Am 13.07.2006 um 23:30 schrieb Stephen Deasey:
On 7/13/06, Andrew Piskorski <[EMAIL PROTECTED]> wrote:
On Thu, Jul 13, 2006 at 10:02:35PM +0100, Stephen Deasey wrote:
Our caches are server-wide, not per-interp. Server-wide caches have
their values stringified.
Must they always though? That is also how the nsv_* commands worked,
but I think Zoran's tsv_* commands do special work to retain the
internal rep of many objects across tsv_set and tsv_get.
Tcl objects may reference other objects. Think of a list. So it's
not enough to copy an object's internal rep, you need to follow the
references and do a deep-copy. That's real ugly because then you need
to know the details of each object's internal rep.
What happens when you come accross an object you don't know about?

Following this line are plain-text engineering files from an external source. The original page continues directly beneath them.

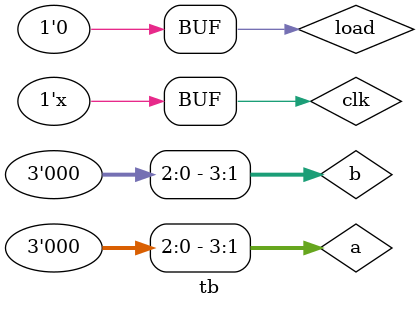
<source format=v>
module tb();
  reg [3:0] a,b;
  reg clk=1,load;
  wire [7:0]out;
  
  multi u0(a,b,clk,out,load);
  
  always
  #5 clk=~clk;
  
  always
  begin
    a=$random;
    b=$random;
    load=1;
    #10
    load=0;
    #50;
  end
  
endmodule
</source>
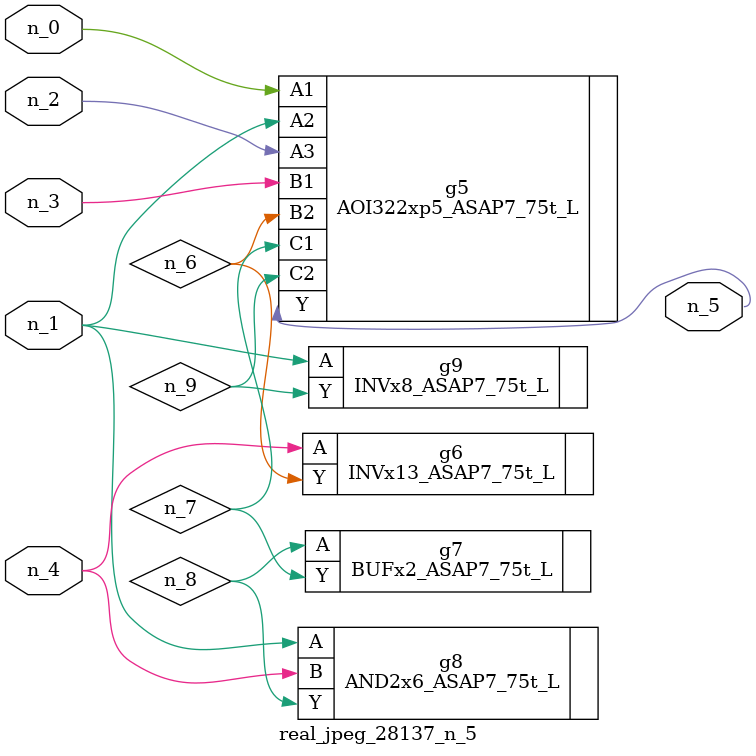
<source format=v>
module real_jpeg_28137_n_5 (n_4, n_0, n_1, n_2, n_3, n_5);

input n_4;
input n_0;
input n_1;
input n_2;
input n_3;

output n_5;

wire n_8;
wire n_6;
wire n_7;
wire n_9;

AOI322xp5_ASAP7_75t_L g5 ( 
.A1(n_0),
.A2(n_1),
.A3(n_2),
.B1(n_3),
.B2(n_6),
.C1(n_7),
.C2(n_9),
.Y(n_5)
);

AND2x6_ASAP7_75t_L g8 ( 
.A(n_1),
.B(n_4),
.Y(n_8)
);

INVx8_ASAP7_75t_L g9 ( 
.A(n_1),
.Y(n_9)
);

INVx13_ASAP7_75t_L g6 ( 
.A(n_4),
.Y(n_6)
);

BUFx2_ASAP7_75t_L g7 ( 
.A(n_8),
.Y(n_7)
);


endmodule
</source>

Punt, I guess: stringify it.
EXACTLY this is what tsv is doing. For "known" objects it does
a deep copy. It also allows for registering user-callbacks to
process their own objects. But if it encounters object it does
not understand, it stringifies it.
Bytecodes cannot be "magically" processed as they contain
references to literal objects which are stored per-interp
so:
set a 1
The "1" is a literal which gets stored in the per-interp
literal table. Therefore bytecodes must be recompiled when
jumping interpreters. Which is what would hnappen all the
time in our scenario.
Hence I do not hold much about caching bytecodes.
It may or may not be worth while adding per-interp caches to the cache
code, but I'm pretty sure ADP is the way to go for Tcl page caching.
I must second that. With the extension that it may not be worth
adding per-interp/thread caches IMO.